Ichiro made his Major League Baseball debut for the Mariners in the 2001 season. There were those early on who doubted that his success in Japan would translate to the Majors over a long 162-game season.

However, once again, the slim left-handed hitter would prove them wrong—in a big way.

After all, although he was labeled a rookie because it was his first MLB season, he’d honed his skills in Japan at a professional level and was ready to prove himself.

In his first season, Ichiro became a star:

  • He got 242 hits to lead the Majors
  • He batted .350 to lead the AL and tie for the MLB mark
  • He stole 56 bases

On top of that, Ichiro was named an All-Star and won both the American League Rookie of the Year and Most Valuable Player awards.

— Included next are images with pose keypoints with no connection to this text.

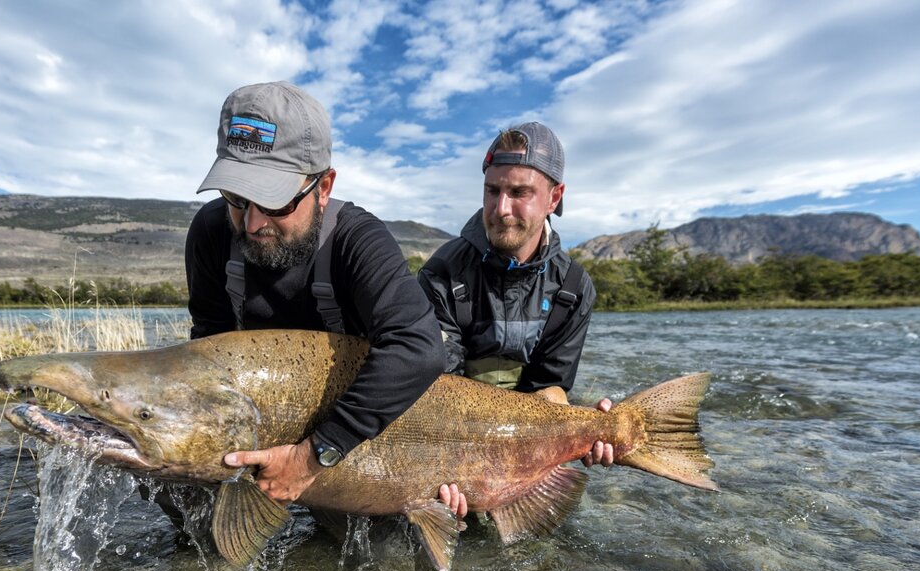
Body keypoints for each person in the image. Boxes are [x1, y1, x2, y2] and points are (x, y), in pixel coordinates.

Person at [184, 81, 445, 506]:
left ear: (323, 186)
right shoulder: (210, 234)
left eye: (274, 202)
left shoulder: (358, 241)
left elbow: (419, 348)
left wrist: (312, 457)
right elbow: (209, 344)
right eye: (235, 196)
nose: (251, 223)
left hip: (349, 434)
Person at [417, 122, 613, 518]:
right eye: (493, 191)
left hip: (523, 447)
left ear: (554, 197)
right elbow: (439, 393)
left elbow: (549, 390)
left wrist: (586, 429)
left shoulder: (573, 288)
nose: (501, 208)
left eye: (520, 192)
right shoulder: (441, 272)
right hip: (450, 439)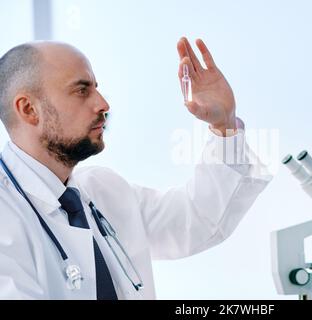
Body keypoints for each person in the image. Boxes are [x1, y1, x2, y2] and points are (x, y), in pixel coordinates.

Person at [0, 38, 272, 299]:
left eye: (96, 87)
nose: (103, 104)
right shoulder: (6, 213)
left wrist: (225, 125)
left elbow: (199, 218)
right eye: (82, 90)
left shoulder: (101, 190)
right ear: (28, 109)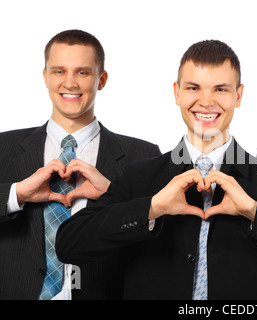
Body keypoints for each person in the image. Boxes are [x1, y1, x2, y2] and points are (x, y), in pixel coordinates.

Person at [55, 39, 257, 300]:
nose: (206, 101)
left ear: (238, 95)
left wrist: (254, 212)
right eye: (194, 88)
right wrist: (152, 207)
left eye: (220, 89)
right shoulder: (138, 177)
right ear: (177, 93)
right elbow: (70, 244)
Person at [0, 29, 161, 300]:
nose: (70, 83)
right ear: (45, 77)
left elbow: (164, 244)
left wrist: (114, 199)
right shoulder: (3, 148)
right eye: (59, 71)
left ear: (102, 79)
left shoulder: (143, 154)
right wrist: (16, 194)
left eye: (83, 72)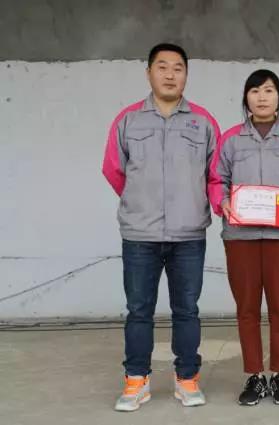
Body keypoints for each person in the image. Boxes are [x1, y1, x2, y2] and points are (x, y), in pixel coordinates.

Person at [102, 43, 220, 411]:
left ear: (186, 74)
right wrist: (141, 200)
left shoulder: (203, 121)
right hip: (140, 234)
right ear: (149, 73)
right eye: (162, 67)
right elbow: (114, 170)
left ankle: (187, 379)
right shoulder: (128, 120)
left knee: (187, 309)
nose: (170, 74)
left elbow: (216, 174)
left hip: (188, 234)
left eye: (178, 68)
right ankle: (136, 380)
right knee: (139, 310)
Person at [209, 69, 279, 406]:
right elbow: (217, 179)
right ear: (246, 98)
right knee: (247, 308)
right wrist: (222, 201)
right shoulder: (230, 139)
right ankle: (254, 375)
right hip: (240, 235)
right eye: (255, 91)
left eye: (268, 90)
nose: (262, 97)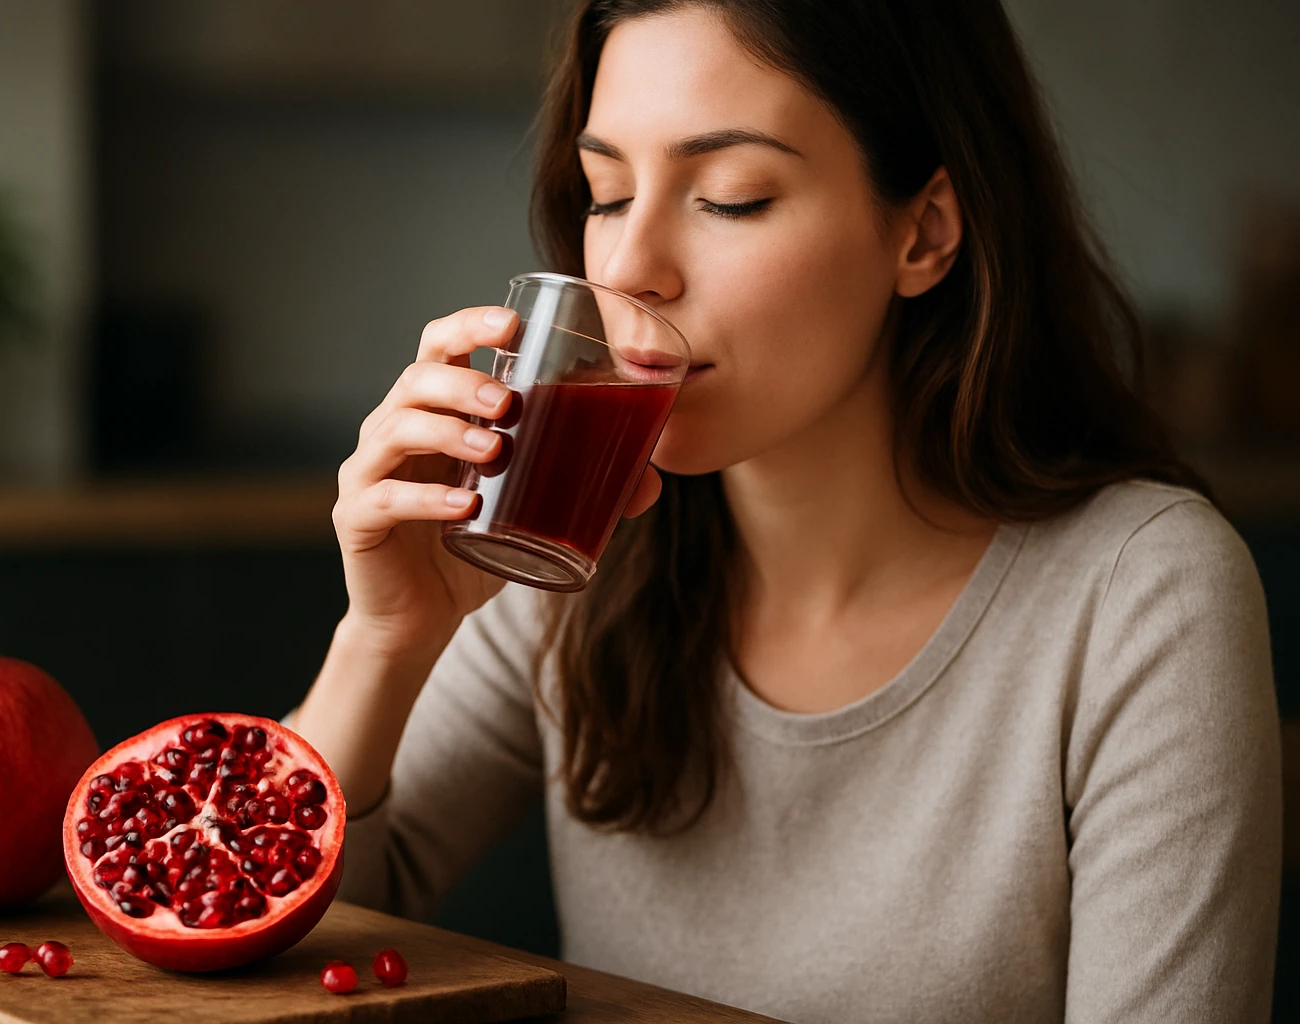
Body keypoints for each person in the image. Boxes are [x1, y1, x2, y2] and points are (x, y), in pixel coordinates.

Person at [287, 1, 1283, 1020]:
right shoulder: (569, 558)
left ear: (925, 231)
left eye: (731, 197)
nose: (629, 268)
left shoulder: (1143, 596)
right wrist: (386, 639)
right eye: (609, 193)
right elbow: (296, 924)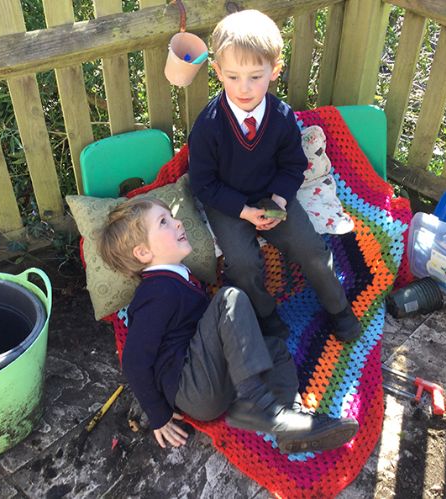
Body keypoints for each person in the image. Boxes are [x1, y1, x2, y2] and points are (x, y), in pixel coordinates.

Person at [98, 197, 359, 453]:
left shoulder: (178, 277)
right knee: (229, 298)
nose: (177, 222)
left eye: (172, 217)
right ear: (143, 252)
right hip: (192, 387)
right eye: (163, 222)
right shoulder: (154, 292)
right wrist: (158, 415)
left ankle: (290, 421)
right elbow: (134, 360)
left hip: (216, 382)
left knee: (274, 350)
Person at [188, 10, 361, 342]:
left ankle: (338, 307)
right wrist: (244, 211)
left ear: (274, 71)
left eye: (255, 76)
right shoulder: (208, 125)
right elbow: (203, 183)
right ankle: (265, 314)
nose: (244, 88)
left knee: (311, 248)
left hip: (272, 195)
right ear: (218, 71)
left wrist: (279, 201)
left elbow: (293, 165)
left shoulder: (281, 116)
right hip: (227, 201)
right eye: (233, 76)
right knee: (242, 263)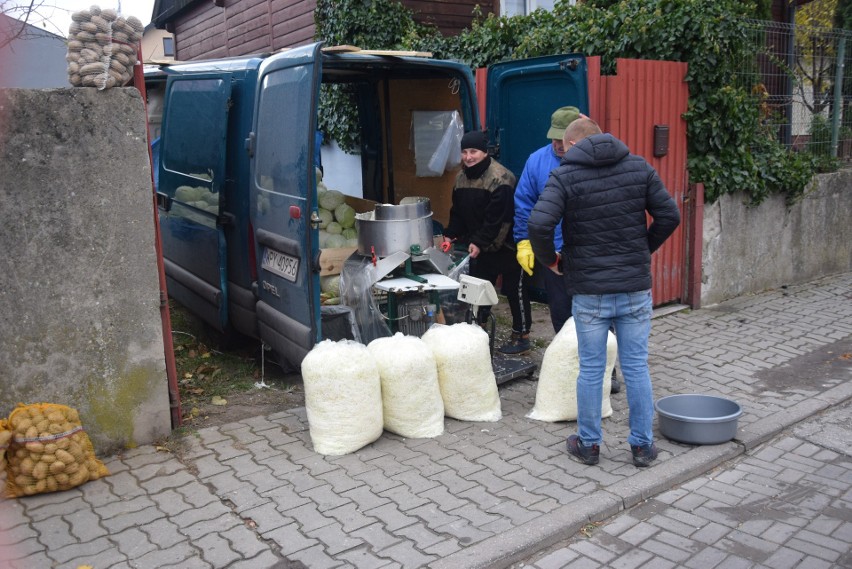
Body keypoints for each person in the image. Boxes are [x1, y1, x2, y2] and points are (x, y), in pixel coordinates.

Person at [527, 118, 681, 468]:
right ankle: (642, 448)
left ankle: (589, 445)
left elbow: (538, 224)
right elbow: (669, 216)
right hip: (633, 289)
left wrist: (553, 262)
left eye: (564, 148)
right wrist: (642, 250)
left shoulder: (566, 175)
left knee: (592, 369)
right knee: (636, 368)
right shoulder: (639, 167)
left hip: (590, 291)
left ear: (570, 145)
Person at [513, 107, 622, 393]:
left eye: (563, 139)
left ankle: (607, 372)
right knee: (562, 314)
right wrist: (524, 240)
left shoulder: (603, 161)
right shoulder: (537, 161)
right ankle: (572, 368)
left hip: (592, 255)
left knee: (600, 315)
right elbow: (525, 204)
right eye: (554, 139)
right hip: (555, 257)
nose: (558, 145)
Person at [443, 130, 532, 355]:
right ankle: (478, 330)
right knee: (478, 289)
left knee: (514, 290)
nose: (468, 156)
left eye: (473, 151)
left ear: (484, 152)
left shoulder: (501, 178)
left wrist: (479, 242)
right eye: (464, 152)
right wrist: (450, 234)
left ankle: (521, 335)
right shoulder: (461, 179)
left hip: (508, 245)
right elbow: (458, 214)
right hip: (481, 246)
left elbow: (499, 219)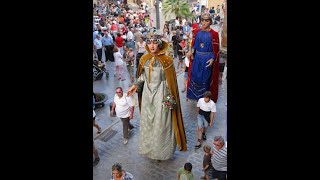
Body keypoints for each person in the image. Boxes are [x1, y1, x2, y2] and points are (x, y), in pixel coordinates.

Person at [126, 30, 187, 160]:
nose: (152, 45)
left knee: (162, 124)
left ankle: (161, 153)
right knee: (148, 123)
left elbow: (171, 83)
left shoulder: (167, 60)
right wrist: (135, 86)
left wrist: (169, 100)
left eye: (155, 43)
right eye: (149, 43)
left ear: (159, 44)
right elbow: (142, 76)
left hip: (162, 95)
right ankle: (150, 150)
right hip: (148, 96)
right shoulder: (144, 59)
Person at [187, 13, 220, 102]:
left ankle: (204, 99)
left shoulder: (214, 34)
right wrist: (191, 51)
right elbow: (194, 45)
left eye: (207, 20)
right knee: (195, 77)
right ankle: (195, 97)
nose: (204, 22)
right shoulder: (196, 32)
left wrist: (213, 58)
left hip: (207, 59)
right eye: (202, 20)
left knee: (205, 79)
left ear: (210, 22)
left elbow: (216, 50)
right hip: (197, 59)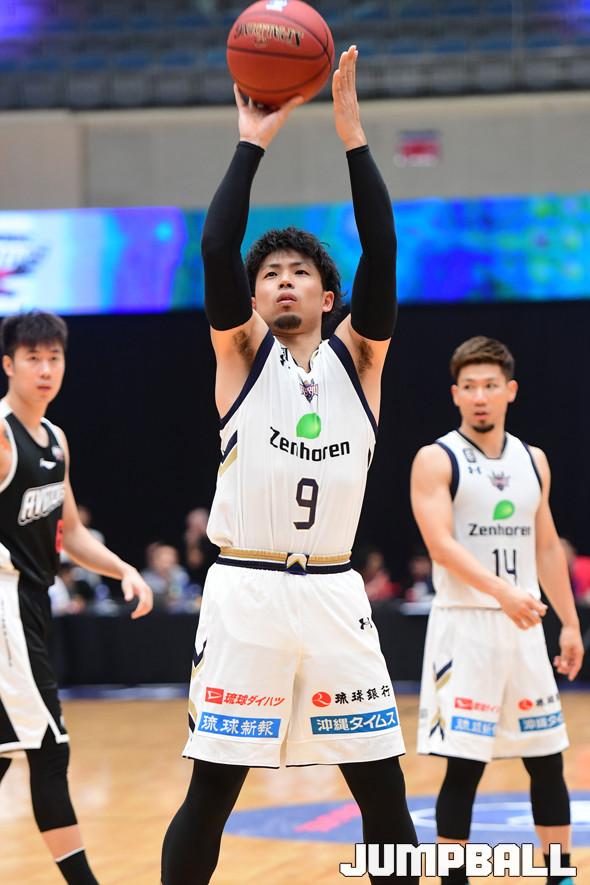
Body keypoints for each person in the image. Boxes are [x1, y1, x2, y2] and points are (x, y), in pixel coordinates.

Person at [161, 47, 417, 885]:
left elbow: (383, 247)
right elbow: (215, 245)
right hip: (248, 590)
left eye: (298, 273)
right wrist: (252, 141)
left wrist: (353, 137)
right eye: (268, 274)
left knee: (382, 788)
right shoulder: (241, 357)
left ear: (327, 297)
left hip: (336, 590)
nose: (280, 282)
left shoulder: (361, 361)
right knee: (212, 790)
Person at [411, 336, 584, 885]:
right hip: (466, 626)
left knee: (547, 758)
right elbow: (441, 546)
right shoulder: (436, 458)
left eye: (490, 385)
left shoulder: (534, 460)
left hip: (525, 624)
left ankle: (558, 874)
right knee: (464, 766)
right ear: (455, 394)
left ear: (510, 390)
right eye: (470, 387)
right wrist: (501, 593)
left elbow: (547, 545)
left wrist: (571, 623)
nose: (480, 396)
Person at [0, 310, 153, 885]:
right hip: (5, 604)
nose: (45, 369)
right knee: (48, 747)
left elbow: (72, 534)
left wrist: (123, 570)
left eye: (54, 358)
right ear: (8, 364)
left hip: (33, 604)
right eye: (32, 358)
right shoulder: (1, 436)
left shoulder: (56, 440)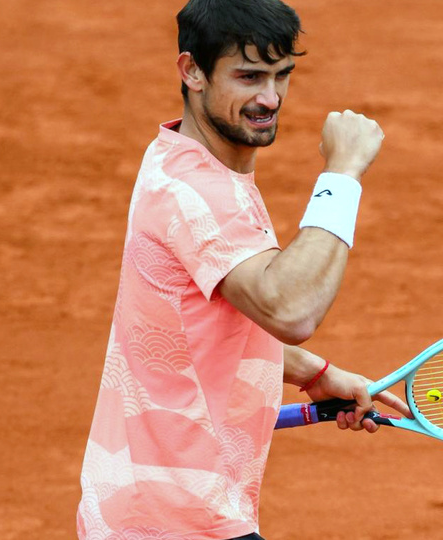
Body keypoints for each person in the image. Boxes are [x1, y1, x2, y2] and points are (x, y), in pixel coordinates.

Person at [76, 1, 411, 538]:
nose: (270, 99)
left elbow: (196, 330)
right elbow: (291, 310)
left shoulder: (176, 160)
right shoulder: (200, 193)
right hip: (181, 518)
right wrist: (343, 174)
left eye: (281, 76)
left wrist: (315, 373)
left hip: (150, 504)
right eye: (249, 76)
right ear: (192, 71)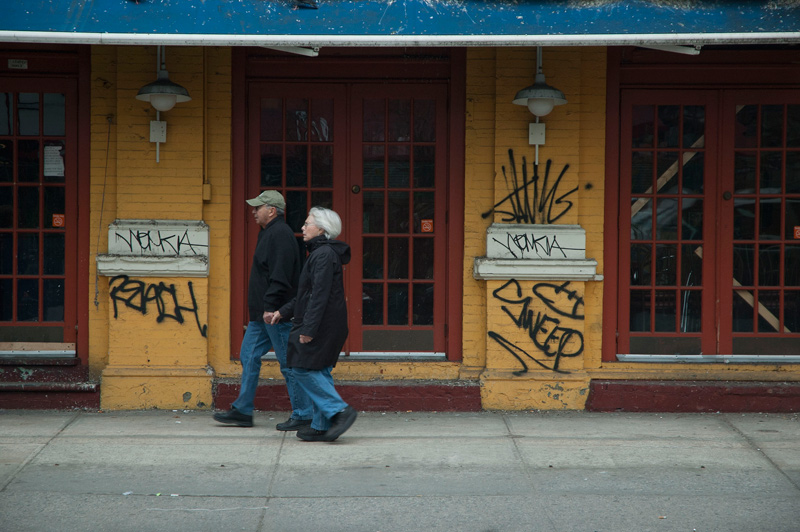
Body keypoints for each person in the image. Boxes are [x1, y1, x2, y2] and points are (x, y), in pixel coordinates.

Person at [213, 190, 313, 430]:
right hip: (261, 316)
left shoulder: (280, 234)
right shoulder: (269, 233)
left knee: (288, 364)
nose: (253, 211)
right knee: (248, 356)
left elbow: (280, 276)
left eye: (258, 207)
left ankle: (303, 414)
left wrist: (270, 308)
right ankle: (243, 411)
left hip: (275, 315)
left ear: (271, 210)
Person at [270, 207, 357, 442]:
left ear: (321, 228)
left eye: (307, 223)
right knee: (318, 370)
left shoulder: (323, 255)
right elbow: (306, 294)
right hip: (327, 324)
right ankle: (321, 425)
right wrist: (283, 311)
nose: (302, 227)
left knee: (301, 368)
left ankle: (339, 411)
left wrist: (308, 329)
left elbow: (319, 296)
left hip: (322, 326)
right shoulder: (320, 253)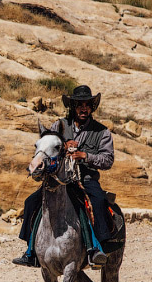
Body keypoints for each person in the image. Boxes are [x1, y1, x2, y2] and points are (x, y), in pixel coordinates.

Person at [13, 84, 116, 267]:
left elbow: (107, 160)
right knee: (31, 202)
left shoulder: (102, 132)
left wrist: (85, 156)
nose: (83, 108)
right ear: (73, 107)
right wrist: (63, 146)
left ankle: (97, 249)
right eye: (79, 105)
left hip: (86, 178)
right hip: (59, 178)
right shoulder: (59, 125)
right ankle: (31, 252)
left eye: (87, 105)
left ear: (92, 107)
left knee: (98, 201)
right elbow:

He also took home a Gold Glove and a Silver Slugger award.

And he was just getting started.


His first 10 seasons: 2001–2010.

Ichiro played for Seattle from 2001 through the middle of the 2012 season (when he was traded to the Yankees). Ichiro set numerous Major League, American League and team records for average, hits and stolen bases. Over his first 10 seasons, he took the league by storm on his way to a certain Hall of Fame career.

Here are some of the impressive stats and achievements Ichiro attained with Seattle:

  • His 242 hits in his 2001 season were the most by a rookie and the seventh-most all time
  • He got more than 200 hits each of his first 10 seasons—he broke the 107-year-old MLB record after his eighth season
  • His total hits over that span are the most by any player his first 10 years
  • In 2004, his 262 hits broke the MLB record held by George Sisler, a mark that had stood for 84 years—no player had ever broken the 260 plateau before
  • That same ’04 season, he had a League-leading .372 average
  • Over his first 10 seasons, he won 10 Gold Glove awards and was a 10-time All-Star
  • He led the American League in hits in seven of those first 10 seasons
  • He won the batting title twice: his rookie year (.350) and the 2004 season (.372)

In July of 2007, Ichiro became the third-fastest to reach 1,500 hits. In 2009, he reached 2,000 hits, second faster than any other player.

Yankees, Marlins and Mariners.

Ichiro played for the Yankees in the 2012–2014 seasons, then for the Marlins for the 2015–2o17 seasons.

In August of 2017, Ichiro reached the 3,000-hit milestone in his MLB career by getting a triple in Coors Field against the Colorado Rockies.

MLB career totals.

Ichiro ended his MLB career with 3,089 hits, a career average of .311 and 509 stolen bases. He is the seventh MLB player in history to have 3,000 hits and 500 steals.

His combined 4, 367 hits in professional baseball (NPB and MLB) are the most hits over a career in professional baseball by anyone. However, MLB doesn’t combine hits from other leagues in their stats.

Pete Rose stands as the all-time MLB leader in hits, with 4,256. Ichiro ranks 23rd all time.